In Washington, the new junior Senator from Massachusetts. During the successful campaign, run by his brother Bobby, Jack shook 750,000 hands. On election night, Kennedy supporters sweated as the first disappointing election returns came in and it wasn't until 5 a.m. the next morning when they knew Jack had pulled off the upset.

1955 - Senator Kennedy at his desk after another ordeal of back surgery and a lengthy hospital stay and recovery during which he produced Profiles in Courage. The book examined the lives of eight outstanding past U.S. Senators and went on to win the 1957 Pulitzer Prize for biography, greatly enhancing Jack's reputation.

During Jack's stay in the hospital, the Senate voted to censure Sen. Joseph McCarthy, the instigator of a nationwide panic regarding alleged communists in the U.S. government. Jack was absent and never cast a vote, leading to lingering criticism of his actions in not recording a vote later and in not hopping onto the bandwagon and publicly condemning McCarthy. Jack's family had ties to McCarthy. Bobby had briefly served on his staff and McCarthy had been a guest at Hyannis Port.
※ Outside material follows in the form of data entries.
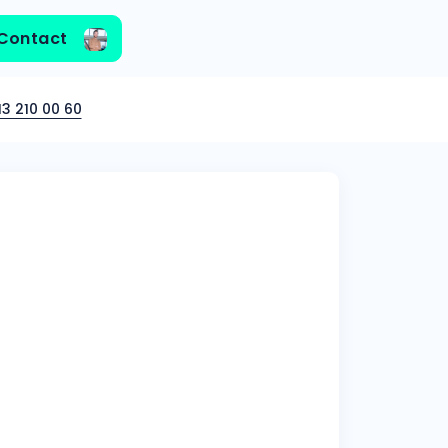
Contact
3 210 00 60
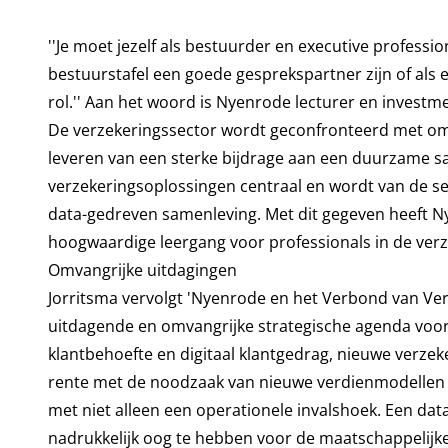
''Je moet jezelf als bestuurder en executive professio
bestuurstafel een goede gesprekspartner zijn of als 
rol.'' Aan het woord is Nyenrode lecturer en investm
De verzekeringssector wordt geconfronteerd met om
leveren van een sterke bijdrage aan een duurzame sa
verzekeringsoplossingen centraal en wordt van de se
data-gedreven samenleving. Met dit gegeven heeft 
hoogwaardige leergang voor professionals in de verz
Omvangrijke uitdagingen
Jorritsma vervolgt 'Nyenrode en het Verbond van Ver
uitdagende en omvangrijke strategische agenda voor 
klantbehoefte en digitaal klantgedrag, nieuwe verzek
rente met de noodzaak van nieuwe verdienmodellen e
met niet alleen een operationele invalshoek. Een d
nadrukkelijk oog te hebben voor de maatschappelijke 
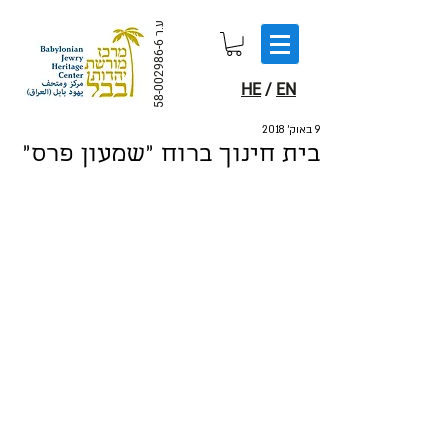
ע.ר
58-002986-6
HE
/
EN
9 באוק׳ 2018
בית חינוך ברוח "שמעון פרס"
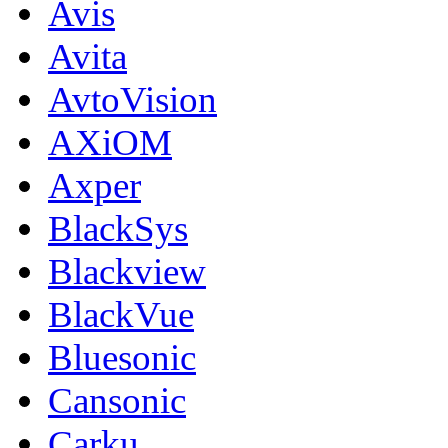
Avis
Avita
AvtoVision
AXiOM
Axper
BlackSys
Blackview
BlackVue
Bluesonic
Cansonic
Carku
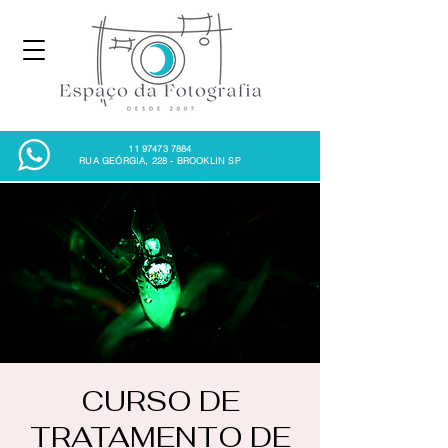
11 97473 7884
RUA GEÓRGIA, 228 - BROOKLIN SP
CURSO DE
TRATAMENTO DE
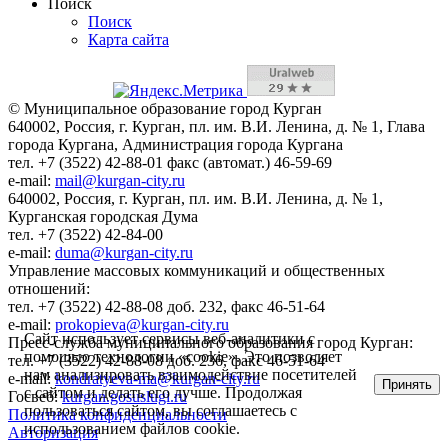
Поиск
Поиск
Карта сайта
© Муниципальное образование город Курган
640002, Россия, г. Курган, пл. им. В.И. Ленина, д. № 1, Глава
города Кургана, Администрация города Кургана
тел. +7 (3522) 42-88-01 факс (автомат.) 46-59-69
e-mail:
mail@kurgan-city.ru
640002, Россия, г. Курган, пл. им. В.И. Ленина, д. № 1,
Курганская городская Дума
тел. +7 (3522) 42-84-00
e-mail:
duma@kurgan-city.ru
Управление массовых коммуникаций и общественных
отношений:
тел. +7 (3522) 42-88-08 доб. 232, факс 46-51-64
e-mail:
prokopieva@kurgan-city.ru
Сайт использует сервисы веб-аналитики с
Пресс-служба муниципального образования город Курган:
помощью технологии «cookie». Это позволяет
тел. +7 (3522) 42-88-08 доб. 236, факс 46-51-64
нам анализировать взаимодействие посетителей
e-mail:
kondratyeva-ma@kurgan-city.ru
Принять
с сайтом и делать его лучше. Продолжая
Госвеб:
kurgan.gosuslugi.ru
пользоваться сайтом, вы соглашаетесь с
Политика конфиденциальности
использованием файлов cookie.
Авторизация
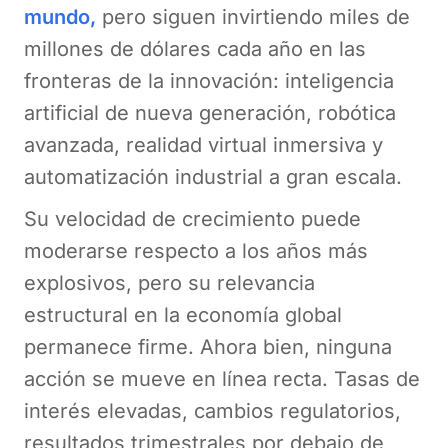
mundo,
pero siguen invirtiendo miles de
millones de dólares cada año en las
fronteras de la innovación: inteligencia
artificial de nueva generación, robótica
avanzada, realidad virtual inmersiva y
automatización industrial a gran escala.
Su velocidad de crecimiento puede
moderarse respecto a los años más
explosivos, pero su relevancia
estructural en la economía global
permanece firme. Ahora bien, ninguna
acción se mueve en línea recta. Tasas de
interés elevadas, cambios regulatorios,
resultados trimestrales por debajo de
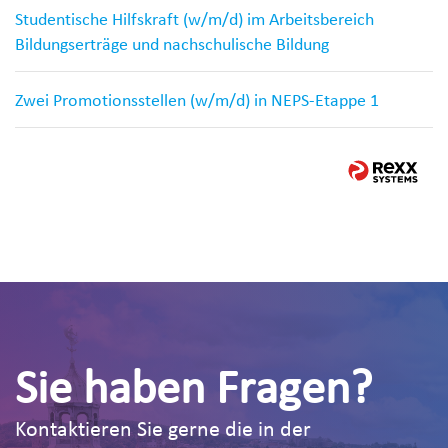
Studentische Hilfskraft (w/m/d) im Arbeitsbereich
Bildungserträge und nachschulische Bildung
Zwei Promotionsstellen (w/m/d) in NEPS-Etappe 1
Sie haben Fragen?
Kontaktieren Sie gerne die in der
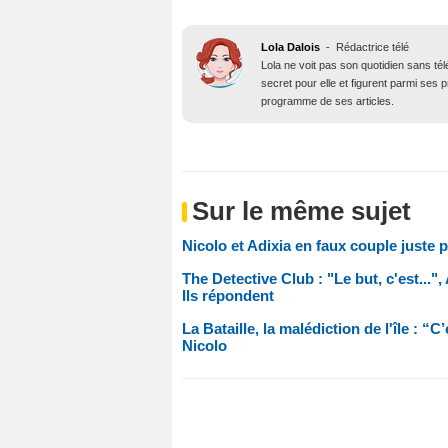
Lola Dalois
-
Rédactrice télé
Lola ne voit pas son quotidien sans té
secret pour elle et figurent parmi ses
programme de ses articles.
Sur le même sujet
Nicolo et Adixia en faux couple juste p
The Detective Club : "Le but, c'est...
Ils répondent
La Bataille, la malédiction de l'île : “C
Nicolo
Daily business. Left - Attending a committee meeting with crutches placed behind him. Right - Stretched out on the sofa in Sen. Hubert Humphrey's office.

Of the many committees Jack served on, the Select Committee of the Senate to Investigate Improper Activities in Labor-Management Relations caught the public's attention as Jack, with younger brother Robert as chief legal counsel, investigated racketeering among labor union officials. Jack then sponsored a labor bill aimed at eliminating criminal practices in unions.

Left - Around the table, a gathering of politicians includes JFK and his future vice president, Lyndon B. Johnson. Mid - During a tour of Strategic Air Command's underground command post, Jack gets briefed. Right - The Senator's young wife, Jackie, makes an appearance at a Washington function. Married to JFK in 1953, her movie star looks and extraordinary charm were a huge political asset.

Left - Enjoying a joke with Vice President Richard Nixon and Boxing Champ Rocky Marciano. Right - Jack sought the political support of feisty former first lady Eleanor Roosevelt, but she scolded him for not condemning Joe McCarthy.

Jack was reelected to the Senate by the people of the Massachusetts with 73.6 percent of the vote in 1958. Senator Kennedy, politically matured now, had already tasted national politics, almost getting the nod to be vice president at the 1956 Democratic convention. When Kennedy is told he will easily get that post in 1960, he responds, "I'm not running for the vice-presidency anymore. I'm running for the presidency."